Comme des poissons sans eau
Il pleut, il mouille. Depuis l’incendie de la piscine de l’Insep dans la nuit du 10 au 11 novembre 2008, les soixante sportifs de haut niveau qui s’y entraînaient ne sont plus à la fête.
Des gravats, de la tôle froissée et un immense mur. C’est tout ce qui subsiste de la piscine d’entraînement de l’Institut national du sport et de l’éducation physique située au cœur du bois de Vincennes à Paris. Dans la nuit du 10 au 11 novembre 2008, un incendie d’origine accidentel a totalement détruit la piscine. Le toit s’est effondré, ravageant le centre nautique qui abritait deux bassins de 50 et 33 m, deux saunas et deux jacuzzis. Les soixante sportifs des quatre pôles France Natation (water-polo, natation synchronisée, plongeon, course en ligne) n’ont donc eu d’autre choix que d’aller s’entraîner ailleurs.
La direction du campus de l’Insep a vite réagi et annoncé, dès le 10 décembre, le déblocage par le Sénat de 10 millions d’euros pour la reconstruction du complexe nautique. En attendant ce futur bâtiment, un nouveau bassin de 25 m devrait être achevé en juillet 2009. Un autre bassin provisoire de 50 m devrait également voir le jour.
Reconstruire pour l’avenir
Même si les jeunes nageurs de l’Insep n’ont pas encore le niveau d’un Alain Bernard ou d’une Laure Manaudou à ses heures de gloire, leurs performances sont extrêmement prometteuses. Il est donc nécessaire de reconstruire rapidement ce site pour ne pas entraver leur ascension.

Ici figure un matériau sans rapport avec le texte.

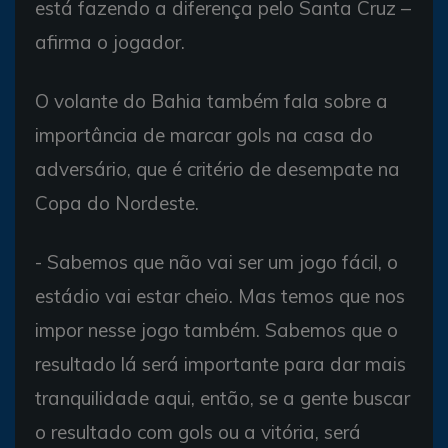
está fazendo a diferença pelo Santa Cruz –
afirma o jogador.
O volante do Bahia também fala sobre a
importância de marcar gols na casa do
adversário, que é critério de desempate na
Copa do Nordeste.
- Sabemos que não vai ser um jogo fácil, o
estádio vai estar cheio. Mas temos que nos
impor nesse jogo também. Sabemos que o
resultado lá será importante para dar mais
tranquilidade aqui, então, se a gente buscar
o resultado com gols ou a vitória, será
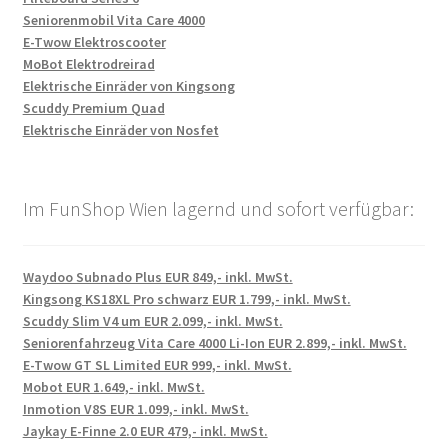
Seniorenmobil Vita Care 4000
E-Twow Elektroscooter
MoBot Elektrodreirad
Elektrische Einräder von Kingsong
Scuddy Premium Quad
Elektrische Einräder von Nosfet
Im FunShop Wien lagernd und sofort verfügbar:
Waydoo Subnado Plus EUR 849,- inkl. MwSt.
Kingsong KS18XL Pro schwarz EUR 1.799,- inkl. MwSt.
Scuddy Slim V4 um EUR 2.099,- inkl. MwSt.
Seniorenfahrzeug Vita Care 4000 Li-Ion EUR 2.899,- inkl. MwSt.
E-Twow GT SL Limited EUR 999,- inkl. MwSt.
Mobot EUR 1.649,- inkl. MwSt.
Inmotion V8S EUR 1.099,- inkl. MwSt.
Jaykay E-Finne 2.0 EUR 479,- inkl. MwSt.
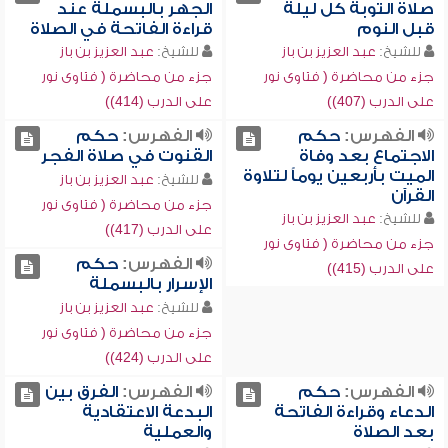
صلاة التوبة كل ليلة
الجهر بالبسملة عند
قبل النوم
قراءة الفاتحة في الصلاة
للشيخ:
عبد العزيز بن باز
للشيخ:
عبد العزيز بن باز
جزء من محاضرة ( فتاوى نور
جزء من محاضرة ( فتاوى نور
على الدرب (407))
على الدرب (414))
الفهرس:
حكم
الفهرس:
حكم
الاجتماع بعد وفاة
القنوت في صلاة الفجر
الميت بأربعين يوماً لتلاوة
للشيخ:
عبد العزيز بن باز
القرآن
جزء من محاضرة ( فتاوى نور
للشيخ:
عبد العزيز بن باز
على الدرب (417))
جزء من محاضرة ( فتاوى نور
الفهرس:
حكم
على الدرب (415))
الإسرار بالبسملة
للشيخ:
عبد العزيز بن باز
جزء من محاضرة ( فتاوى نور
على الدرب (424))
الفهرس:
حكم
الفهرس:
الفرق بين
الدعاء وقراءة الفاتحة
البدعة الاعتقادية
بعد الصلاة
والعملية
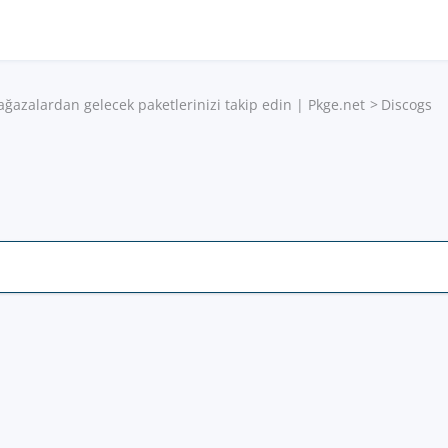
ağazalardan gelecek paketlerinizi takip edin | Pkge.net
Discogs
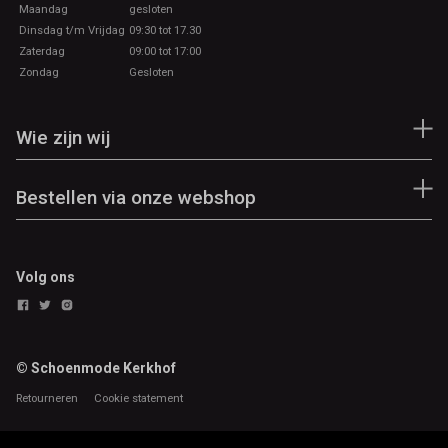
Maandag
gesloten
Dinsdag t/m Vrijdag
09:30 tot 17.30
Zaterdag
09:00 tot 17:00
Zondag
Gesloten
Wie zijn wij
Bestellen via onze webshop
Volg ons
© Schoenmode Kerkhof
Retourneren
Cookie statement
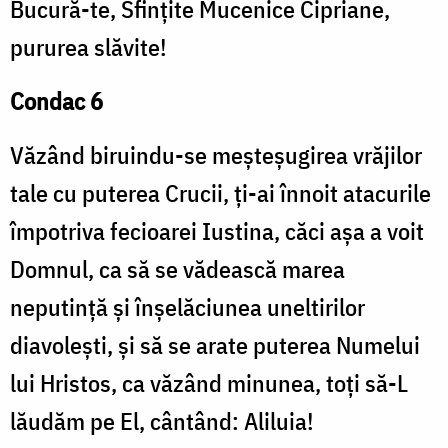
Bucură-te, Sfințite Mucenice Cipriane,
pururea slăvite!
Condac 6
Văzând biruindu-se meșteșugirea vrăjilor
tale cu puterea Crucii, ți-ai înnoit atacurile
împotriva fecioarei Iustina, căci așa a voit
Domnul, ca să se vădească marea
neputință și înșelăciunea uneltirilor
diavolești, și să se arate puterea Numelui
lui Hristos, ca văzând minunea, toți să-L
lăudăm pe El, cântând: Aliluia!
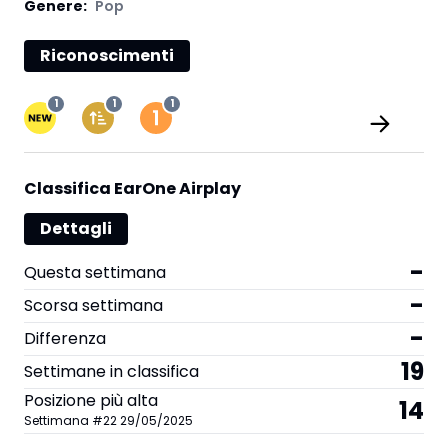
Genere:
Pop
Riconoscimenti
1
1
1
Classifica EarOne Airplay
Dettagli
-
Questa settimana
-
Scorsa settimana
-
Differenza
19
Settimane in classifica
Posizione più alta
14
Settimana
#
22
29/05/2025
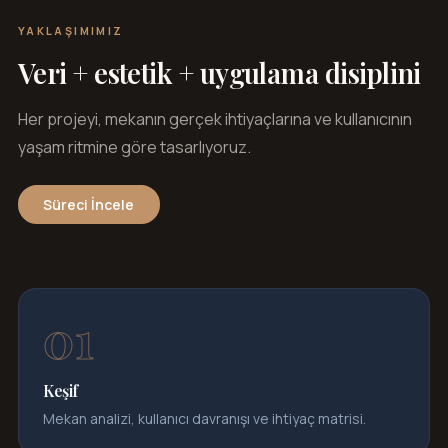
YAKLAŞIMIMIZ
Veri + estetik + uygulama disiplini
Her projeyi, mekanın gerçek ihtiyaçlarına ve kullanıcının
yaşam ritmine göre tasarlıyoruz.
Süreci İncele
Keşif
Mekan analizi, kullanıcı davranışı ve ihtiyaç matrisi.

Cette réhabilitation s’effectuera dans le cadre de la réforme du sport de haut niveau, voulue par le secrétaire d’État aux Sports, Bernard Laporte. Celui-ci souhaite transformer l’Insep en un « Harvard du sport » en y injectant plusieurs millions d’euros. « Une telle infrastructure sera unique en Europe », a-t-il déjà promis.
« Des questions de recrutement et d’effectif vont se poser »
Jean-Lionel Ray est entraîneur natation à l’Insep. Il évoque l’avenir de ses nageurs après l’incendie.
Comment vous êtes-vous organisé après l’incendie ?
Le 12 novembre une réunion de crise a eu lieu avec Claude Fauquet, alors Directeur Technique National, la direction de l’Insep et le ministère des Sports. Il a été décidé que nos sept nageurs partiraient s’entraîner à Reims pendant quatre jours, le temps de trouver une piscine de remplacement en région parisienne.
Quelle solution a été trouvée?
La direction de la piscine de Nogent-sur-Marne (Val-de-Marne) nous a libéré deux créneaux, de 11h à 13h et de 17h à 19h. C’est un bassin de 50m qui convient donc parfaitement aux nageurs. De plus, l’Insep a mis à leur disposition un minibus pour qu’ils puissent continuer de suivre normalement leurs études.
Quelles vont être les conséquences pour les nageurs?
A court terme, il n’y aura aucun impact pour eux. Par contre, à plus long terme, des questions de recrutement et d’effectif vont se poser. Nous avions mis en place un projet qui s’appuyait sur la création d’un troisième bassin. Aujourd’hui, il n’y en a plus aucun. Tout va dépendre des solutions qui vont être adoptées.